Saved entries

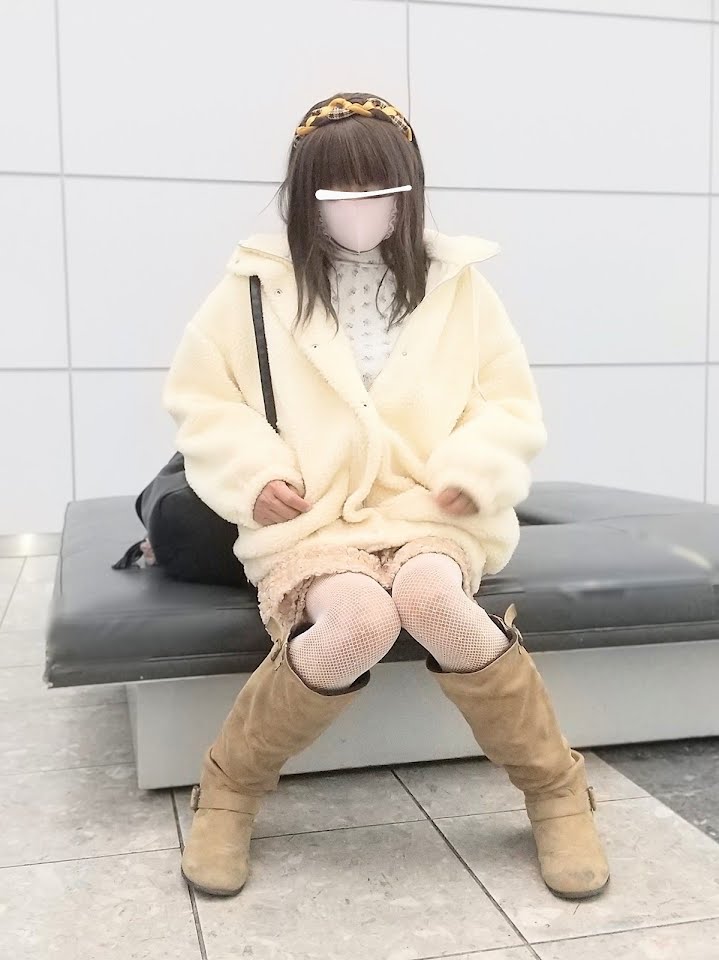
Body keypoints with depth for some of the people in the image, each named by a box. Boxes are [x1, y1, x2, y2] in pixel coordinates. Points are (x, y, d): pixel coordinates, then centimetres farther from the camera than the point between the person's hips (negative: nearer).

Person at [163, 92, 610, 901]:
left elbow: (511, 405, 10)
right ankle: (228, 789, -7)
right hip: (310, 521, -1)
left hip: (430, 512, 1)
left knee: (429, 593, -36)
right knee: (358, 620, -36)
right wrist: (253, 475, -8)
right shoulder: (257, 287, 4)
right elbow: (199, 398, 10)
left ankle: (558, 791, -11)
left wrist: (472, 472, -10)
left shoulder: (457, 285, 8)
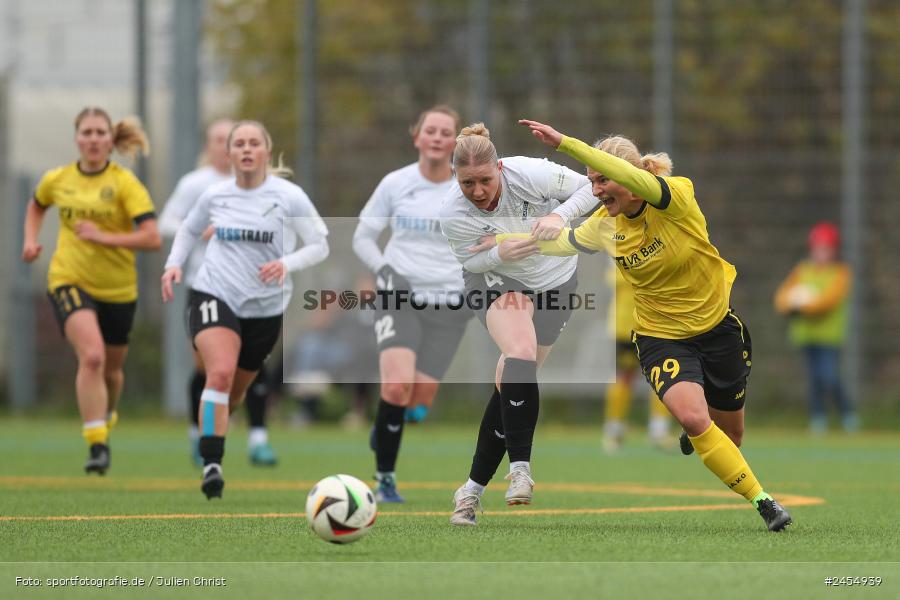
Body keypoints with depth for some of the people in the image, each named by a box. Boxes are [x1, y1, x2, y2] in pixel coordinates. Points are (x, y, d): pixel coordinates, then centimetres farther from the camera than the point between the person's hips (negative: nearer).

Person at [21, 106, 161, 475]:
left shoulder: (124, 183, -10)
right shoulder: (57, 180, 1)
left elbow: (152, 238, -18)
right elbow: (37, 206, 26)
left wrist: (104, 237, -26)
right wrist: (30, 240, 9)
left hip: (118, 288, 0)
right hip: (69, 281, 0)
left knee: (111, 368, 16)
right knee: (91, 356, -24)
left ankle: (106, 416, 51)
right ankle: (97, 445, -22)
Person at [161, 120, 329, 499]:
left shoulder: (289, 198, -6)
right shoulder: (215, 196, 1)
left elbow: (319, 246, -1)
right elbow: (188, 231, 20)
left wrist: (286, 264, -19)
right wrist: (174, 264, 2)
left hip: (265, 307, 1)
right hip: (214, 295, -1)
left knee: (234, 392, 14)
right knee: (220, 372, -26)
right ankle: (211, 466, -27)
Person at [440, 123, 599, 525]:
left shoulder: (529, 174, -28)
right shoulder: (453, 215, -25)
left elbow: (587, 189, -15)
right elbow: (470, 260, -10)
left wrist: (559, 216, -33)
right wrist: (501, 253, -30)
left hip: (554, 281, 1)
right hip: (496, 280, -1)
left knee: (513, 383, 0)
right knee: (520, 353, -31)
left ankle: (474, 487, 9)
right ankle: (520, 467, -26)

ACTION ITEM -> Can you write out the listing again from the line that has "right wrist: (30, 240, 9)" through its last line, shifting every number in the keypoint triples (x, y and depth alike) up by 46 and leaving the "Person at" lines unchanged?

FINISHED TASK ->
right wrist: (76, 286, 55)
left hip: (164, 334, 46)
right hip: (115, 327, 46)
left knee: (157, 414, 62)
right knee: (137, 402, 22)
left ankle: (152, 462, 97)
right ankle: (143, 491, 24)
Person at [161, 120, 329, 499]:
left shoulder: (335, 244, 40)
right shoulder: (261, 242, 47)
left elbow: (365, 292, 45)
right elbow: (234, 277, 66)
left wrist: (332, 310, 27)
right wrist: (220, 310, 48)
left hip: (311, 353, 47)
right hip: (260, 341, 45)
left knee: (280, 438, 60)
right knee: (266, 418, 20)
right ankle: (257, 512, 19)
Person at [440, 123, 599, 525]:
left shoulder: (575, 220, 18)
right shoulder: (499, 261, 21)
left elbow: (633, 235, 31)
right elbow: (516, 306, 36)
left wrist: (605, 262, 13)
right wrist: (547, 299, 16)
left hip: (600, 327, 47)
right hip: (542, 326, 45)
left knee: (559, 429, 46)
right knee: (566, 399, 15)
left ankle: (520, 533, 55)
right ankle: (566, 513, 20)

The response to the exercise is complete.